** Opening EXCERPTED RECORDS block **

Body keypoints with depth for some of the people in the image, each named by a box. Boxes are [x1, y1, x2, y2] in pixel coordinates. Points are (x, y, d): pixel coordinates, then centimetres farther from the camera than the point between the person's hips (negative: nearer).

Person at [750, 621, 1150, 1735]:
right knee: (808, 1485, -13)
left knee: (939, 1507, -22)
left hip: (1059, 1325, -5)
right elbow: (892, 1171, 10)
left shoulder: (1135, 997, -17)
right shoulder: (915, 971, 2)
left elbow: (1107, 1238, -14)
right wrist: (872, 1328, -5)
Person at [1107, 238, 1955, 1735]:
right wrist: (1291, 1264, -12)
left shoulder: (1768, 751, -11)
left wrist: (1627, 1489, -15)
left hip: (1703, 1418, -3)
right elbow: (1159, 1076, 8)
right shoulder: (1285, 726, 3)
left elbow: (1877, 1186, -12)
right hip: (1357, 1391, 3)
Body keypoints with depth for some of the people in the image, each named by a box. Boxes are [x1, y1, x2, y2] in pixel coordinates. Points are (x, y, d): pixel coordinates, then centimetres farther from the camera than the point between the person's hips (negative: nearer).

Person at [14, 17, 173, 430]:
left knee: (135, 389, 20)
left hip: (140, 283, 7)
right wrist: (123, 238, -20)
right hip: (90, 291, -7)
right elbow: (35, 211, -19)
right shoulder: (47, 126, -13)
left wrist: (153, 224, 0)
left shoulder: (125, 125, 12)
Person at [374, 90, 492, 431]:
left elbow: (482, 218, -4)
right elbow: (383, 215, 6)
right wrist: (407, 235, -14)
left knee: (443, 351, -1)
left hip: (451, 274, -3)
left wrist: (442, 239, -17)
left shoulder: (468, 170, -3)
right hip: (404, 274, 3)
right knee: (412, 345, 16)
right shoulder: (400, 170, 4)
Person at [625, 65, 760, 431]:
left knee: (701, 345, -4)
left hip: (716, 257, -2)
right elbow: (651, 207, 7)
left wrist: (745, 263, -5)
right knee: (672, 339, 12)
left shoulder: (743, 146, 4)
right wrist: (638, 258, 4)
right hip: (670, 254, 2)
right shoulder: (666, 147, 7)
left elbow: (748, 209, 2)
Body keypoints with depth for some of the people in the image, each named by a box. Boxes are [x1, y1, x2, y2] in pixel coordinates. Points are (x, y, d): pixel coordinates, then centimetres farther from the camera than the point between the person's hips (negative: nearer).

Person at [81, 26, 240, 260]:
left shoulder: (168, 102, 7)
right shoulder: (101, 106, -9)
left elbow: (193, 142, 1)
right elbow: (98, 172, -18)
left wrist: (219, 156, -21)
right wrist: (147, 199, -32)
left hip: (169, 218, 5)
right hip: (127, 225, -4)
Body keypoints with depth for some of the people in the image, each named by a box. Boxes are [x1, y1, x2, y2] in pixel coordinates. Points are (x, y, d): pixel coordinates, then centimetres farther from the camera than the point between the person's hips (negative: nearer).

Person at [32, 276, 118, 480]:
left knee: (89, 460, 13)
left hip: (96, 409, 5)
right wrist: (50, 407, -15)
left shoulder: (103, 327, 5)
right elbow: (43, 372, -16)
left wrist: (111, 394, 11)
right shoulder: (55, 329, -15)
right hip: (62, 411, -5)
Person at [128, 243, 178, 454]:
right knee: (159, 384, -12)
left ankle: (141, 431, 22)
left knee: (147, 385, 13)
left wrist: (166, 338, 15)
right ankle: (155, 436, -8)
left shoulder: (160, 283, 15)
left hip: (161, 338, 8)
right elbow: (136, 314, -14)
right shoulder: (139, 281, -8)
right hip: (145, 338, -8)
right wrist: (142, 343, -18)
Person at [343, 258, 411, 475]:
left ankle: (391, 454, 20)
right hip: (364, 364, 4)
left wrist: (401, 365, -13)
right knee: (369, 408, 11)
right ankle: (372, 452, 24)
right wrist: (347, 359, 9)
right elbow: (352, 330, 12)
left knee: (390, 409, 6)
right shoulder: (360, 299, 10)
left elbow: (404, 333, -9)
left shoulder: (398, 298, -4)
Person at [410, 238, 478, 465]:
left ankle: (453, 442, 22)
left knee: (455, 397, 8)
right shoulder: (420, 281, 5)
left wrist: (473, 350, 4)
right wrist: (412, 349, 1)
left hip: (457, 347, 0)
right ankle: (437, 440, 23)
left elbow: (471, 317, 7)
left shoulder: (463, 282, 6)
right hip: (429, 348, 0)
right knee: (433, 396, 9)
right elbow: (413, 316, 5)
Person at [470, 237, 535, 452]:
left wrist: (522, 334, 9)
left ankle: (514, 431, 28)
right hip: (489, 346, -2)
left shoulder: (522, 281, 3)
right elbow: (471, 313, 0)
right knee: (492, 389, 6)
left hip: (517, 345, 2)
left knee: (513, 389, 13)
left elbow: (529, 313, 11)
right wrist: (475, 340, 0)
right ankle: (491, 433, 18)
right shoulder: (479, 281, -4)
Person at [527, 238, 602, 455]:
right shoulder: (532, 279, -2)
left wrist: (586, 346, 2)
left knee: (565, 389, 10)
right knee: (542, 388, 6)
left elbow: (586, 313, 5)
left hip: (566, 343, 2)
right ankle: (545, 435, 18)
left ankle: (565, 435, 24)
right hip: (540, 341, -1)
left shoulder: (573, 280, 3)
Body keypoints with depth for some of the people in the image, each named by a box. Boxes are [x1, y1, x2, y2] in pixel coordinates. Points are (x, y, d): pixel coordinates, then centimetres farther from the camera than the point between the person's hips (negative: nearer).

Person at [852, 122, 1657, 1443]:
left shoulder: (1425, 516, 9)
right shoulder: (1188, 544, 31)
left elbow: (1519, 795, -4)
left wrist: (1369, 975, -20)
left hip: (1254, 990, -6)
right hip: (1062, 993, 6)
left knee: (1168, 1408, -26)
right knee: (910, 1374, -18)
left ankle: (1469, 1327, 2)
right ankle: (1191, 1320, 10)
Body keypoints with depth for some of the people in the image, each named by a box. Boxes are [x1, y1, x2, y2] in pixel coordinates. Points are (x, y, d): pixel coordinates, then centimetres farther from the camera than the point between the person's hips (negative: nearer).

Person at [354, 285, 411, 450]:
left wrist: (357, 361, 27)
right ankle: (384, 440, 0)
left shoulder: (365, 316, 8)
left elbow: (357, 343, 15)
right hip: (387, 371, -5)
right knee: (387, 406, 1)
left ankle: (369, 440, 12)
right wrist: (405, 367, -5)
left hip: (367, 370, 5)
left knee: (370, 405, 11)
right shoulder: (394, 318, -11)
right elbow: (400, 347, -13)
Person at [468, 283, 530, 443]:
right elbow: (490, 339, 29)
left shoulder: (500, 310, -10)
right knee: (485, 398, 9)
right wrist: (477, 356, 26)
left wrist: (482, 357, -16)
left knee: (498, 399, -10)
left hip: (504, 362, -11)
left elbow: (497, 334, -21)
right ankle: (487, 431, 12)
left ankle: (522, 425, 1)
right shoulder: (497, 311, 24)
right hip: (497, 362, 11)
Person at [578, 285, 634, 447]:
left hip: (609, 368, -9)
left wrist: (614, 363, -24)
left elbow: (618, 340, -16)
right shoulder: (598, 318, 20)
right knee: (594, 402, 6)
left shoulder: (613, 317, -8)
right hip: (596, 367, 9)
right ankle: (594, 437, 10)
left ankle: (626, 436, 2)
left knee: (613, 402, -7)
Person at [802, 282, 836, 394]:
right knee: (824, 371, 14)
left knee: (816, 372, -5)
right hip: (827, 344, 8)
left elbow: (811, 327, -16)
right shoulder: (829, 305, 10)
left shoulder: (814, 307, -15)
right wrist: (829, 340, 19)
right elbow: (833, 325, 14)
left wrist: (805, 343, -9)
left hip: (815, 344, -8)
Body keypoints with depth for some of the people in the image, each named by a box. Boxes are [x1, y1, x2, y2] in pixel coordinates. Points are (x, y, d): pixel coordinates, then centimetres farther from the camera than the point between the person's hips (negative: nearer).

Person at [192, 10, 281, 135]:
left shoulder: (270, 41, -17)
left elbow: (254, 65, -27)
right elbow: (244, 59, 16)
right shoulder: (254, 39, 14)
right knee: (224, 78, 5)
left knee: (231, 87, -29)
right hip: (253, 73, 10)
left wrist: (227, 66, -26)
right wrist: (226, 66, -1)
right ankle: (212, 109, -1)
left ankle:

** Closing EXCERPTED RECORDS block **

EXERCISE PROMPT:
Repeat the entries above verbatim, but only from the line that has "left knee: (89, 460, 13)" down to the line that has "left ankle: (453, 442, 22)", inclusive.

WORKED SOLUTION:
left knee: (89, 460, 13)
left hip: (96, 409, 5)
right wrist: (50, 407, -15)
left shoulder: (103, 327, 5)
right elbow: (43, 372, -16)
left wrist: (111, 394, 11)
right shoulder: (55, 329, -15)
right hip: (62, 411, -5)
Person at [128, 243, 178, 454]:
right knee: (159, 384, -12)
left ankle: (141, 431, 22)
left knee: (147, 385, 13)
left wrist: (166, 338, 15)
right ankle: (155, 436, -8)
left shoulder: (160, 283, 15)
left hip: (161, 338, 8)
right elbow: (136, 314, -14)
right shoulder: (139, 281, -8)
right hip: (145, 338, -8)
right wrist: (142, 343, -18)
Person at [343, 258, 411, 475]:
left ankle: (391, 454, 20)
right hip: (364, 364, 4)
left wrist: (401, 365, -13)
right knee: (369, 408, 11)
right ankle: (372, 452, 24)
right wrist: (347, 359, 9)
right elbow: (352, 330, 12)
left knee: (390, 409, 6)
right shoulder: (360, 299, 10)
left elbow: (404, 333, -9)
left shoulder: (398, 298, -4)
Person at [410, 238, 478, 465]:
left ankle: (453, 442, 22)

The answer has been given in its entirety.